Un matin, Marcel tomba nez à nez dans la forêt avec un missionnaire qui cherchait, comme il se doit, des êtres vivants à convertir. Plutôt que d’en profiter pour agrémenter son déjeuner ainsi qu’il est de coutume dans ce cas, Marcel invita courtoisement l’ecclésiastique à une séance du Grand Conseil Ecologique. Le missionnaire fut rapidement mis au courant de la situation. Il réfléchit un instant en fourrageant dans sa longue barbe, puis convainquit le quatuor qu’il fallait répliquer à Johnny, non par la violence, mais en retournant contre lui les armes dont il se servait.
C’est ainsi que le missionnaire ouvrit à l’autre bout du village un magasin de nourriture concurrent où chaque famille pouvait venir se servir à un prix dérisoire, voire même gratuitement. Johnny fut rapidement mis en faillite et fut même conduit à se présenter en haillons, l’air penaud et repentant dans l’établissement du missionnaire pour ne pas mourir de faim.

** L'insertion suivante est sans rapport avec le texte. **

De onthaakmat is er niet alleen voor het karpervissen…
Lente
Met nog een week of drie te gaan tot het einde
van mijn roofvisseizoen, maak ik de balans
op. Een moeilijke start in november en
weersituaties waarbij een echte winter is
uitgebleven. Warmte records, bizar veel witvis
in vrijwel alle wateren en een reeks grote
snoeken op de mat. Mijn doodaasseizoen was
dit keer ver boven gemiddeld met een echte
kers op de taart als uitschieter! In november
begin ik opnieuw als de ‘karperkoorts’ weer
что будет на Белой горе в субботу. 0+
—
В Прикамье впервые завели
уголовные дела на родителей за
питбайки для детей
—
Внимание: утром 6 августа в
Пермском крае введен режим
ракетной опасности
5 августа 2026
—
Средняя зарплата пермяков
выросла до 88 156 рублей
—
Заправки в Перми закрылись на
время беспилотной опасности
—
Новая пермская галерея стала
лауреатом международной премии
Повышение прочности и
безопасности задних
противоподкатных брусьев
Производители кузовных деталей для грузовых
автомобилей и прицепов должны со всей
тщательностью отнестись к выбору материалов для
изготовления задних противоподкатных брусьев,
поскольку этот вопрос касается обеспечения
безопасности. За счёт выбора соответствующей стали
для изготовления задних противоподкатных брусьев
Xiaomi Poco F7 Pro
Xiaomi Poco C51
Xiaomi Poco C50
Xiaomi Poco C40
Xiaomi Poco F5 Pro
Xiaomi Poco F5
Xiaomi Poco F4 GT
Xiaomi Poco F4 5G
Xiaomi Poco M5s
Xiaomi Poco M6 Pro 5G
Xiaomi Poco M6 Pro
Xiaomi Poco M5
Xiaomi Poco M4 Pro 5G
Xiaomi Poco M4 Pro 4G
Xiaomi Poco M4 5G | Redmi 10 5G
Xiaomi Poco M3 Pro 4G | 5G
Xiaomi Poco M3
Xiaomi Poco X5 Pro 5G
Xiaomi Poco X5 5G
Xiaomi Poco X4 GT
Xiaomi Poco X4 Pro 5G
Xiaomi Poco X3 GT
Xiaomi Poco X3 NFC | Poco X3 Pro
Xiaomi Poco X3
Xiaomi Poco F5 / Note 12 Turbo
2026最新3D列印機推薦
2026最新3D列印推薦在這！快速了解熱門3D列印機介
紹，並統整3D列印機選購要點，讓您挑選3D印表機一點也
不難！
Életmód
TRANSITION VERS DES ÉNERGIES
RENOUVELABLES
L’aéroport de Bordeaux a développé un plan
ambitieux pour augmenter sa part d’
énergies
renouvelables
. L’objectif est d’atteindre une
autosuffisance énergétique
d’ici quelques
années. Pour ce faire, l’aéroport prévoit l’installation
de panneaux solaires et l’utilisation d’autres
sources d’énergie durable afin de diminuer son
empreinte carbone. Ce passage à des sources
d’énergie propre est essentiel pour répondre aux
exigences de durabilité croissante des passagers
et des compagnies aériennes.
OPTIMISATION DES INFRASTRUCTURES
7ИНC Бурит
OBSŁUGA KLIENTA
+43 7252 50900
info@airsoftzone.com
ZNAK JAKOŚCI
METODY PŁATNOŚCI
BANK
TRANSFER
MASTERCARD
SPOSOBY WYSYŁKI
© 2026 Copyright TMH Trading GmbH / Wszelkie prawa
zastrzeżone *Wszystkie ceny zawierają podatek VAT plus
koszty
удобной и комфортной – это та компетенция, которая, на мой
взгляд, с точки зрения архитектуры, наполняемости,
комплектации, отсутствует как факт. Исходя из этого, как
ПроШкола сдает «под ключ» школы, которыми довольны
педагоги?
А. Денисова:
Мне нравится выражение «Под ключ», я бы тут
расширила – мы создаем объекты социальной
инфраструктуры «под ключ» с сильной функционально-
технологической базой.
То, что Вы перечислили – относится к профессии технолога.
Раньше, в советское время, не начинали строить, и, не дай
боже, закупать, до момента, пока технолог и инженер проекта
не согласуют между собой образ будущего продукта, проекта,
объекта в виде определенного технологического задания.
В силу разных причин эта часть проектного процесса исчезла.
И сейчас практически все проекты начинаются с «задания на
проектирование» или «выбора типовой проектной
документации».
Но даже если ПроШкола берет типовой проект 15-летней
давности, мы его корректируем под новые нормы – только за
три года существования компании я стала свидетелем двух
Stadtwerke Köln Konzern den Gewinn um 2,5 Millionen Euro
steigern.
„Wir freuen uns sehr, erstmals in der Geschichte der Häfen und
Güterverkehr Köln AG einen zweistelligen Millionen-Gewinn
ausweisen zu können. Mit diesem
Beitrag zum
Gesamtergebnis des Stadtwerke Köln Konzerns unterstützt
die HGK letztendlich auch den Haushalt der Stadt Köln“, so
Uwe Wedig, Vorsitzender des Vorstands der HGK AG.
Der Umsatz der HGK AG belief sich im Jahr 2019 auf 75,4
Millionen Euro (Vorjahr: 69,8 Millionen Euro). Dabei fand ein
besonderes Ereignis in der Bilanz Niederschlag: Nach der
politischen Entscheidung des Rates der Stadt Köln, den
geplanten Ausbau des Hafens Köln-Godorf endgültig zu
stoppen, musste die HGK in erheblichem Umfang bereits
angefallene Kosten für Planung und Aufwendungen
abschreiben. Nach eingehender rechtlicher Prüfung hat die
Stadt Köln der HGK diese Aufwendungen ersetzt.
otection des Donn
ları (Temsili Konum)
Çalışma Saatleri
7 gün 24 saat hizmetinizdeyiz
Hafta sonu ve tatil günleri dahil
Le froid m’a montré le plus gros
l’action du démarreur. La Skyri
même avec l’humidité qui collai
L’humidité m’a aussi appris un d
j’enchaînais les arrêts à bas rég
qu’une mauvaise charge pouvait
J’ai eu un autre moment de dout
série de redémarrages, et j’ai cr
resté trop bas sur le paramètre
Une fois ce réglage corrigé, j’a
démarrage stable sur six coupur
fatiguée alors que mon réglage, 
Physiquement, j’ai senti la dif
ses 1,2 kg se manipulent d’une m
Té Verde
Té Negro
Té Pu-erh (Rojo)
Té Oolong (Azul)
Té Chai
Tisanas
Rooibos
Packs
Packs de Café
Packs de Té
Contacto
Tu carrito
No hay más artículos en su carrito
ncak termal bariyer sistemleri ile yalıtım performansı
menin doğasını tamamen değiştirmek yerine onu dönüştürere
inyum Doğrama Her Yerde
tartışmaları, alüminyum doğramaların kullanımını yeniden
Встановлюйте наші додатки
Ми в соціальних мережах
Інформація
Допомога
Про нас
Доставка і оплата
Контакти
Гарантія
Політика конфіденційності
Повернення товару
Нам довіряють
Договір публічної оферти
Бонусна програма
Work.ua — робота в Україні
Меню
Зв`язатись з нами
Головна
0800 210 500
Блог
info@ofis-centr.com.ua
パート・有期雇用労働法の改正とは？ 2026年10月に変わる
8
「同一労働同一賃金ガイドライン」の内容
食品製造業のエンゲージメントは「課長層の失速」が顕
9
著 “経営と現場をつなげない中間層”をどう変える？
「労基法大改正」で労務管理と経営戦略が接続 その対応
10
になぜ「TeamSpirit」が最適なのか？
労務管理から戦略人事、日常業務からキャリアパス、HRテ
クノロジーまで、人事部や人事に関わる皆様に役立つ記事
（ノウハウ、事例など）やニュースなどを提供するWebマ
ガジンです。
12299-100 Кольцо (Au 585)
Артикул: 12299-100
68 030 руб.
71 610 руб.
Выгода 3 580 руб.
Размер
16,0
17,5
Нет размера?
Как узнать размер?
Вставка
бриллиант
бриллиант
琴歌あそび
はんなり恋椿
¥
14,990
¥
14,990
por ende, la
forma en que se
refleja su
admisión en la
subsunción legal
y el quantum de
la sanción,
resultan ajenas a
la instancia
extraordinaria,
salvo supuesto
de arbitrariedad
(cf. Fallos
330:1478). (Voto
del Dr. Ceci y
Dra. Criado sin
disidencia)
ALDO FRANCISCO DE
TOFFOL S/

D’aucuns objecteront à ce récit que les animaux ne parlent pas. On voit bien que ces contradicteurs ne se sont jamis trouvés encerclés par un lion coléreux, un tigre agacé, un éléphant combatif, et un rhinocéros véloce. Si tel avait été le cas, ces incrédules sauraient parfaitement que ces animaux parviennent très bien à faire entendre leur mécontentement, leur mauvaise humeur, leur impatience et même leur exaspération devant l’entêtement des humains à ne rien comprendre aux équilibres de la nature ni même à la préservation de leur propre race.